Dans la notion de transfert nous retenons qu’il s’agit d’un déplacement. Dans la situation relationnelle nous considérons un déplacement de l’affect qui se porte sur l’interlocuteur présent alors qu’il appartient à une relation de l’histoire infantile du sujet. C’est un peu ce qui se passe lorsque nous nous laissons impressionner par le patron dont l’autorité nous renvoie à la figure paternelle, par exemple. Dans ce cas nous avons aussi l’habitude de parler de projection.

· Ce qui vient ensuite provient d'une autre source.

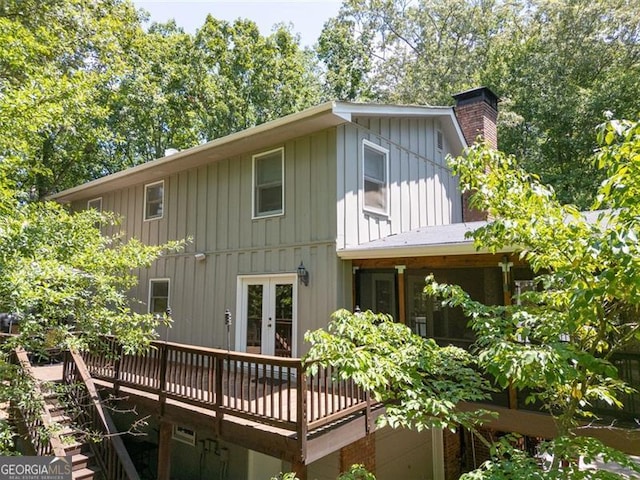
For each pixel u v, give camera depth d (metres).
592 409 5.14
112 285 6.46
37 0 10.54
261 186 8.49
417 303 7.18
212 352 5.38
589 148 15.86
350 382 5.32
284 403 5.60
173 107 18.72
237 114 20.08
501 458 2.96
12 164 4.96
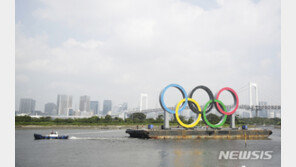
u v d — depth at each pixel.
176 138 95.00
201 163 49.88
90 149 66.25
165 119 96.00
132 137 101.00
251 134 106.25
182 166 47.00
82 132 133.75
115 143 79.44
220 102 101.12
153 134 92.75
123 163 49.03
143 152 61.59
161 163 49.16
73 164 48.06
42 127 170.88
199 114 98.12
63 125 177.88
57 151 62.97
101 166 46.47
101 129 169.00
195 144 78.12
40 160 51.66
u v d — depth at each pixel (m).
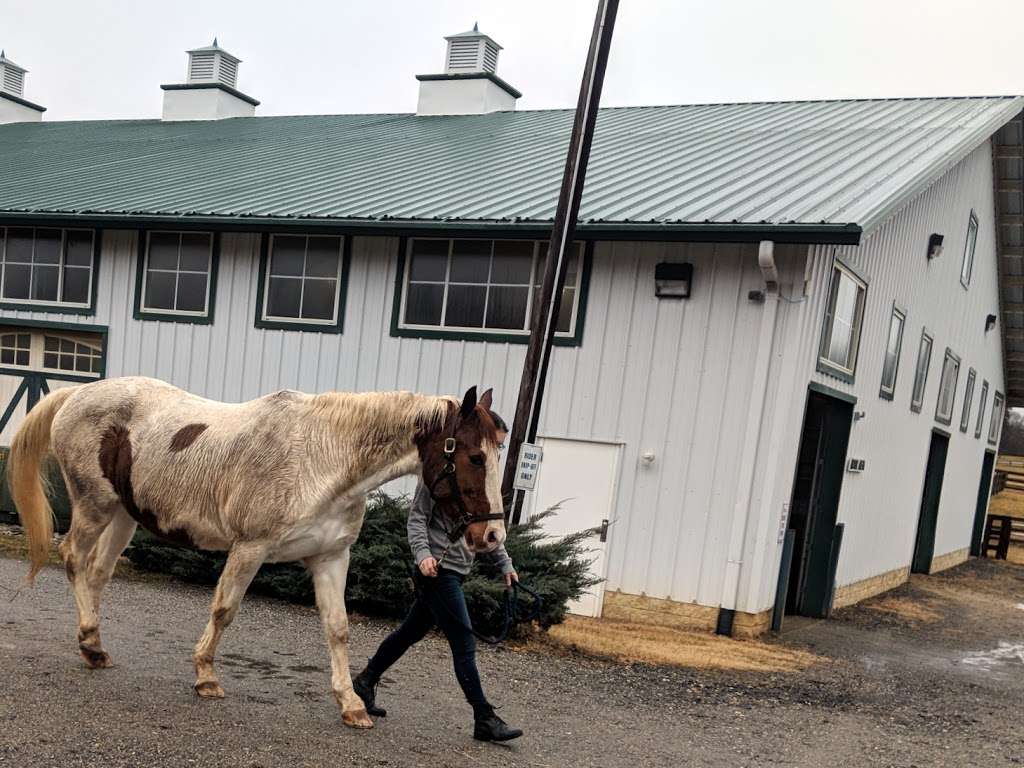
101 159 17.69
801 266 10.05
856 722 7.35
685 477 10.45
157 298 13.26
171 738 4.73
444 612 5.43
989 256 20.55
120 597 8.31
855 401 12.72
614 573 10.69
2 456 12.33
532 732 5.93
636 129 16.25
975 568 22.78
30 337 14.12
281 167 15.66
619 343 10.81
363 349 12.03
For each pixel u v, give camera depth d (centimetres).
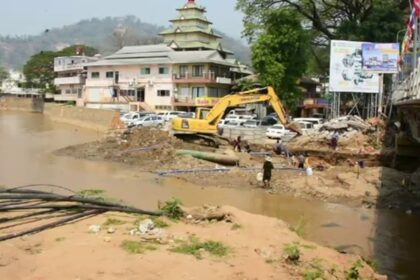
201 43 8094
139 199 2192
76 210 1314
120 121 5650
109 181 2722
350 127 3828
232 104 3759
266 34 5112
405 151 3089
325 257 1154
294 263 1066
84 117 6750
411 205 2239
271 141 4081
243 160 3412
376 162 3228
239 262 1028
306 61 5362
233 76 7519
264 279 952
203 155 3312
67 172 3016
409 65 2777
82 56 10062
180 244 1109
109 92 7844
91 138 5150
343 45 4128
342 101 5184
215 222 1354
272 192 2520
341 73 4138
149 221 1241
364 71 3956
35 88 11394
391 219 1998
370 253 1510
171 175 2950
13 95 11206
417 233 1781
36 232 1129
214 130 3766
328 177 2778
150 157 3438
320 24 5572
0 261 934
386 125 3634
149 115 5741
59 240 1078
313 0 5319
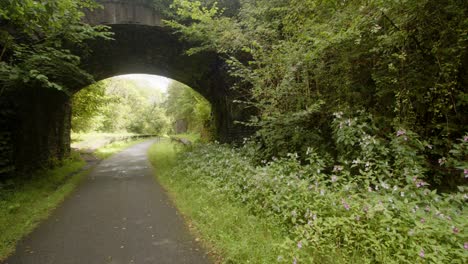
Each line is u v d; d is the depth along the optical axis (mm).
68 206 6555
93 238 4559
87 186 9016
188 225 5016
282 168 5305
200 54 11664
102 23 9664
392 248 2967
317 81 6266
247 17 9148
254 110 10008
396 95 4484
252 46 8375
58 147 13250
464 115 4090
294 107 6672
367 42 4918
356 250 3131
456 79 4113
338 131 4859
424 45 4352
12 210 5746
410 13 4082
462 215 3021
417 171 3697
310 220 3480
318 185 4410
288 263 3066
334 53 5578
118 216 5695
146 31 10445
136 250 4078
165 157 15523
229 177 6414
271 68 7023
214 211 5082
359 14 4590
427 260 2656
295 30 6750
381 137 4777
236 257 3465
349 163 5012
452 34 3967
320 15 5953
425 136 4426
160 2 10086
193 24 9234
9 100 8594
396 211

Nous tenterons maintenant de mieux définir ces notions. Elles comportent au moins deux composantes. L’une concerne la reprise, la répétition d’une situation ancienne (déplacement dans le temps). L’autre le fait de situer à l’extérieur quelque chose qui appartient à notre expérience subjective (déplacement dans l’espace) : c’est ce qui se passe dans l’exemple précédent, lorsque l’on projette sur le patron ce qui concerne l’image intérieure que nous avons du père.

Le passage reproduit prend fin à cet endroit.